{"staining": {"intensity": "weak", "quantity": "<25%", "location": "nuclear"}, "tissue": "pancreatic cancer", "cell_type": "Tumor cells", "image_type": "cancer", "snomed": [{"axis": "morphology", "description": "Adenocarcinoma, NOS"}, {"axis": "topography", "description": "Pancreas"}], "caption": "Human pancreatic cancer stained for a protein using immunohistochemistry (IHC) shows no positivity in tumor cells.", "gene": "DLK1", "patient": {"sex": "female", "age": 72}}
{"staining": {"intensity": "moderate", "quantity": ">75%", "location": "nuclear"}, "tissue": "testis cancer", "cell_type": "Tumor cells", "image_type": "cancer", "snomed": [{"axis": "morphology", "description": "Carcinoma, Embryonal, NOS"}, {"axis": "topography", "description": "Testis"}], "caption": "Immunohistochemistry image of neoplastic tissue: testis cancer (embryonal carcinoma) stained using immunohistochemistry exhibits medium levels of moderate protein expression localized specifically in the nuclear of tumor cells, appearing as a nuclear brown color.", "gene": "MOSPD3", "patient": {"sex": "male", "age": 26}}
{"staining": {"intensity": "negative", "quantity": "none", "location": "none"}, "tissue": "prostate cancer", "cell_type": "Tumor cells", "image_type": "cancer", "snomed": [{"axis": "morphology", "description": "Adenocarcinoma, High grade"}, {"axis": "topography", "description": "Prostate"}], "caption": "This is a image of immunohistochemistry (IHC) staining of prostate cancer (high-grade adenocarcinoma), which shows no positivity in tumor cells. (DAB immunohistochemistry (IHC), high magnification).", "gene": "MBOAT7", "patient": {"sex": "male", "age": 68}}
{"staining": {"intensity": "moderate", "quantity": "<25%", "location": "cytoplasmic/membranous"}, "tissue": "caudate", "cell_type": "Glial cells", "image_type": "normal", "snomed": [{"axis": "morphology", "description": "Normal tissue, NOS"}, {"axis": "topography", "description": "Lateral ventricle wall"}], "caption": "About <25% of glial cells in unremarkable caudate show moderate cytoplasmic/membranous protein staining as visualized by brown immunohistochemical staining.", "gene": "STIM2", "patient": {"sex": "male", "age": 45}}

- Task directions
For each line above that contains the word "positivity", copy that line.

- Output below
{"staining": {"intensity": "weak", "quantity": "<25%", "location": "nuclear"}, "tissue": "pancreatic cancer", "cell_type": "Tumor cells", "image_type": "cancer", "snomed": [{"axis": "morphology", "description": "Adenocarcinoma, NOS"}, {"axis": "topography", "description": "Pancreas"}], "caption": "Human pancreatic cancer stained for a protein using immunohistochemistry (IHC) shows no positivity in tumor cells.", "gene": "DLK1", "patient": {"sex": "female", "age": 72}}
{"staining": {"intensity": "negative", "quantity": "none", "location": "none"}, "tissue": "prostate cancer", "cell_type": "Tumor cells", "image_type": "cancer", "snomed": [{"axis": "morphology", "description": "Adenocarcinoma, High grade"}, {"axis": "topography", "description": "Prostate"}], "caption": "This is a image of immunohistochemistry (IHC) staining of prostate cancer (high-grade adenocarcinoma), which shows no positivity in tumor cells. (DAB immunohistochemistry (IHC), high magnification).", "gene": "MBOAT7", "patient": {"sex": "male", "age": 68}}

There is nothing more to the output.